● **Aim of the task**: Which lines of the listing hold the string "racial"? Show each of them.

● **Supplied information**:
┌──
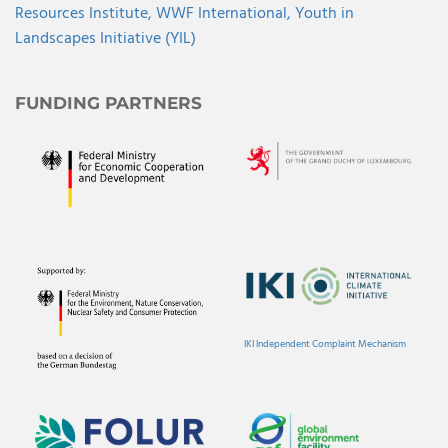
Resources Institute,
WWF International,
Youth in
Landscapes Initiative (YIL)
FUNDING PARTNERS
IKI Independent Complaint Mechanism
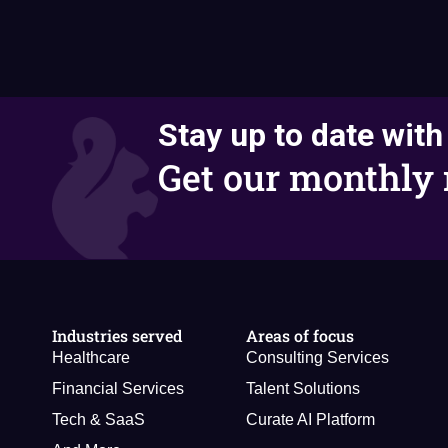
Stay up to date with
Get our monthly 
Industries served
Areas of focus
Healthcare
Consulting Services
Financial Services
Talent Solutions
Tech & SaaS
Curate AI Platform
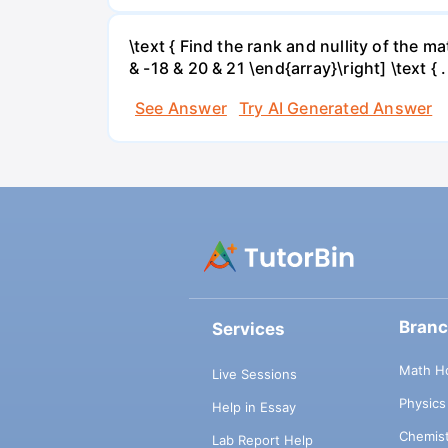
\text { Find the rank and nullity of the matr
& -18 & 20 & 21 \end{array}\right] \text { .
See Answer
Try AI Generated Answer
Bran
Services
Math H
Live Sessions
Physic
Help in Essay
Chemis
Lab Report Help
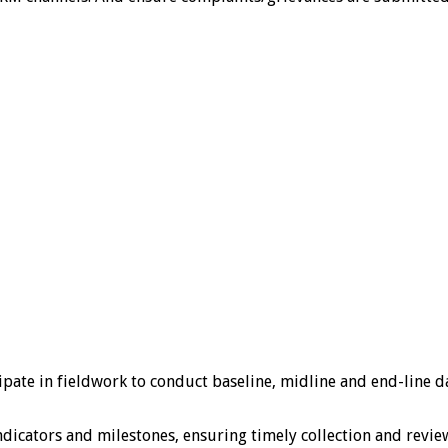
te in fieldwork to conduct baseline, midline and end-line dat
tors and milestones, ensuring timely collection and review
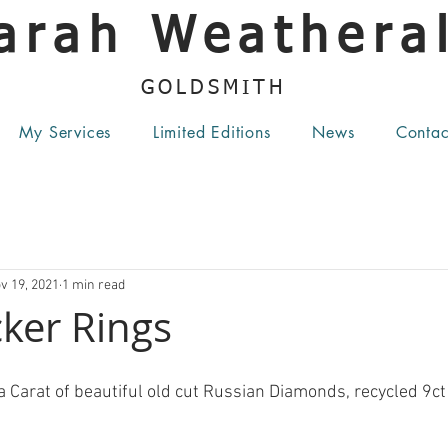
arah Weatheral
GOLDSMITH
My Services
Limited Editions
News
Contac
v 19, 2021
1 min read
ker Rings
a Carat of beautiful old cut Russian Diamonds, recycled 9ct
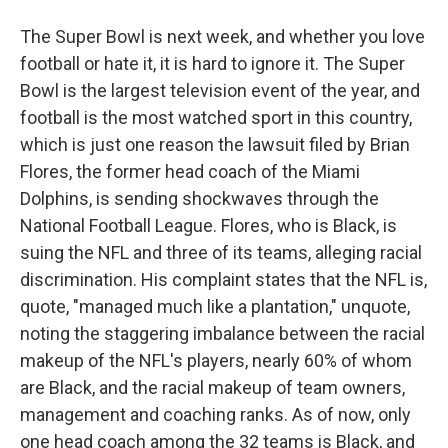
The Super Bowl is next week, and whether you love
football or hate it, it is hard to ignore it. The Super
Bowl is the largest television event of the year, and
football is the most watched sport in this country,
which is just one reason the lawsuit filed by Brian
Flores, the former head coach of the Miami
Dolphins, is sending shockwaves through the
National Football League. Flores, who is Black, is
suing the NFL and three of its teams, alleging racial
discrimination. His complaint states that the NFL is,
quote, "managed much like a plantation," unquote,
noting the staggering imbalance between the racial
makeup of the NFL's players, nearly 60% of whom
are Black, and the racial makeup of team owners,
management and coaching ranks. As of now, only
one head coach among the 32 teams is Black, and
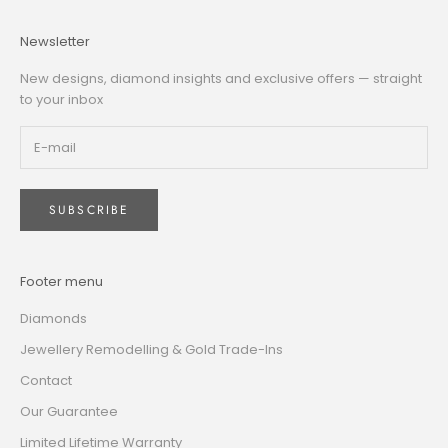
Newsletter
New designs, diamond insights and exclusive offers — straight
to your inbox
SUBSCRIBE
Footer menu
Diamonds
Jewellery Remodelling & Gold Trade-Ins
Contact
Our Guarantee
Limited Lifetime Warranty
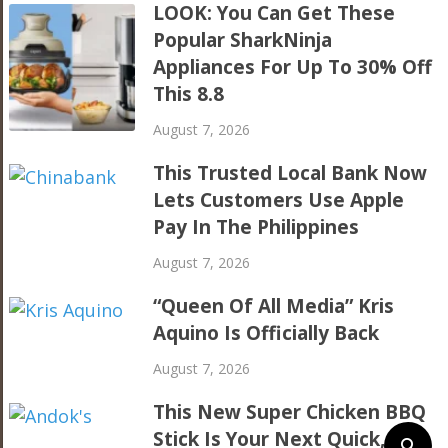
LOOK: You Can Get These
Popular SharkNinja
Appliances For Up To 30% Off
This 8.8
August 7, 2026
This Trusted Local Bank Now
Lets Customers Use Apple
Pay In The Philippines
August 7, 2026
“Queen Of All Media” Kris
Aquino Is Officially Back
August 7, 2026
This New Super Chicken BBQ
Stick Is Your Next Quick,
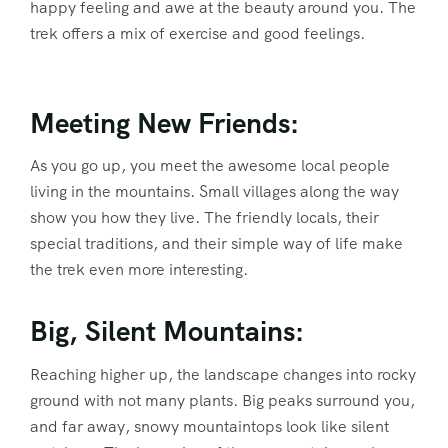
happy feeling and awe at the beauty around you. The
trek offers a mix of exercise and good feelings.
Meeting New Friends:
As you go up, you meet the awesome local people
living in the mountains. Small villages along the way
show you how they live. The friendly locals, their
special traditions, and their simple way of life make
the trek even more interesting.
Big, Silent Mountains:
Reaching higher up, the landscape changes into rocky
ground with not many plants. Big peaks surround you,
and far away, snowy mountaintops look like silent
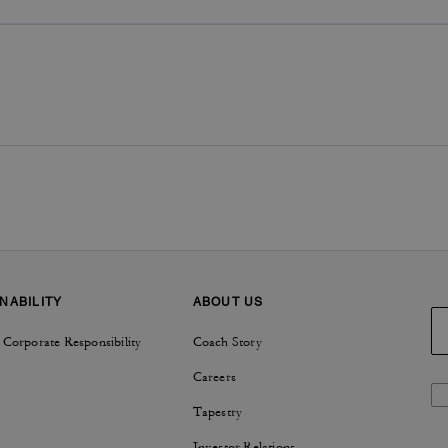
NABILITY
ABOUT US
 Corporate Responsibility
Coach Story
Careers
Tapestry
Investor Relations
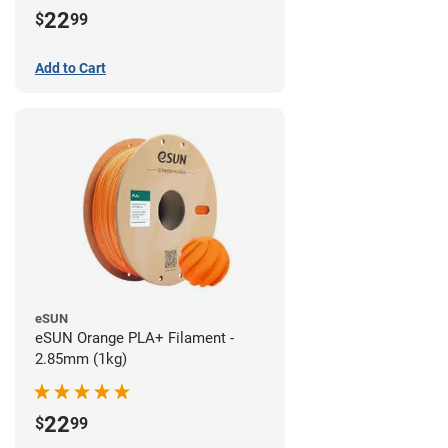
22
$
99
Add to Cart
eSUN
eSUN Orange PLA+ Filament -
2.85mm (1kg)
22
$
99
└──
● **Your response**:
suing the NFL and three of its teams, alleging racial
noting the staggering imbalance between the racial
are Black, and the racial makeup of team owners,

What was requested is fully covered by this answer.